TASK BRIEF: Copy out the records below, replacing "common name" with "vernacular name" and changing nothing else. Leave the pictures out.

(Dataset entries)
################

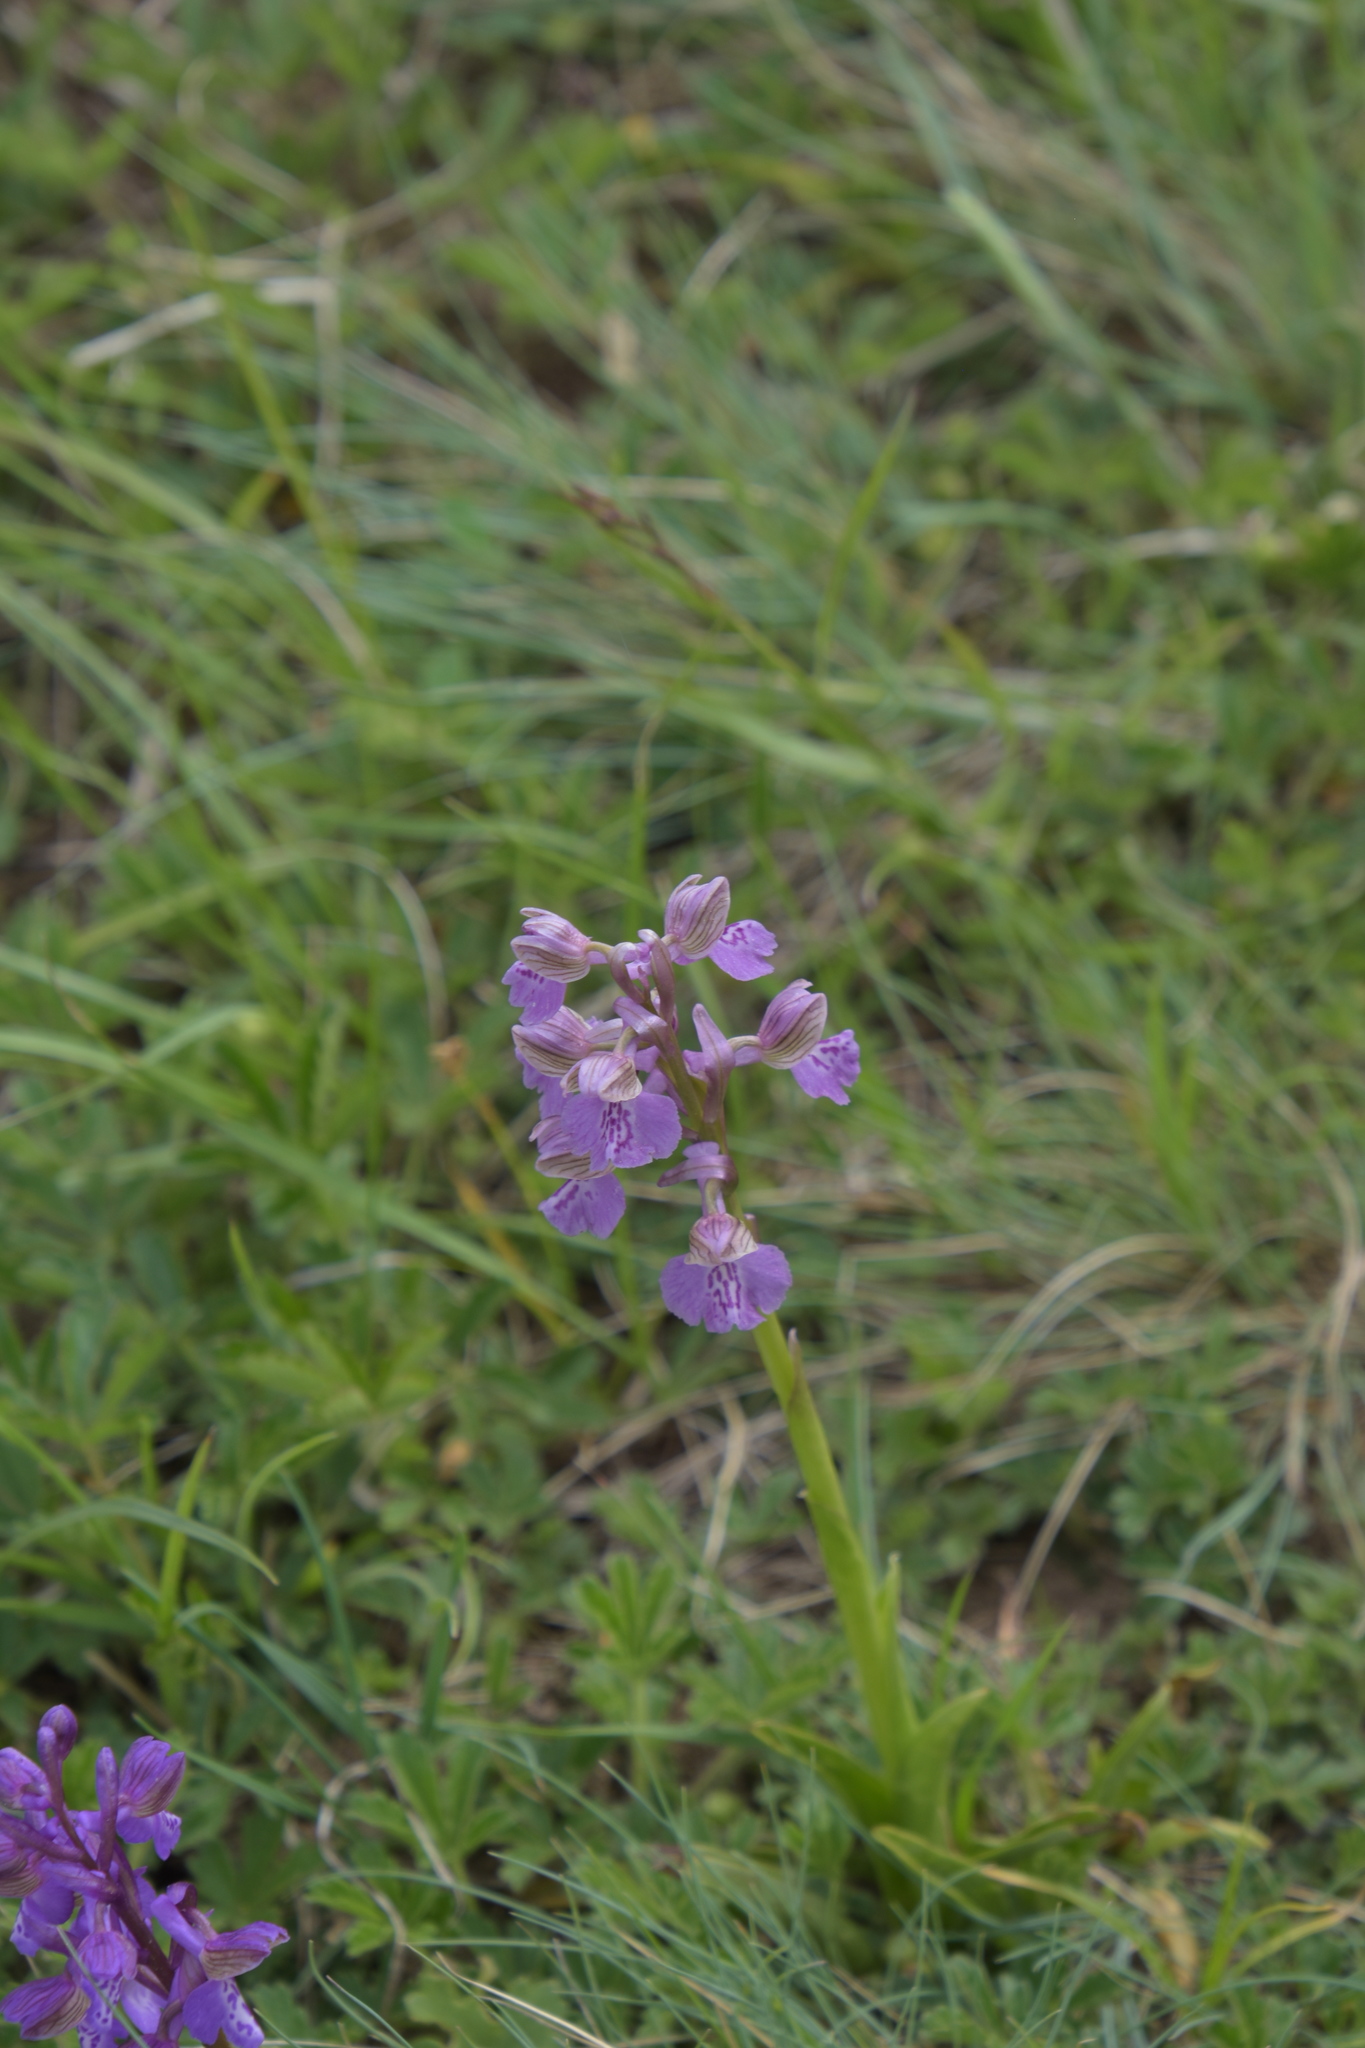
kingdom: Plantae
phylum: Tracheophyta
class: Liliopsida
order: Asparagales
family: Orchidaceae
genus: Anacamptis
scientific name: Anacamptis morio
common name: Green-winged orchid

################

TASK ANSWER:
kingdom: Plantae
phylum: Tracheophyta
class: Liliopsida
order: Asparagales
family: Orchidaceae
genus: Anacamptis
scientific name: Anacamptis morio
vernacular name: Green-winged orchid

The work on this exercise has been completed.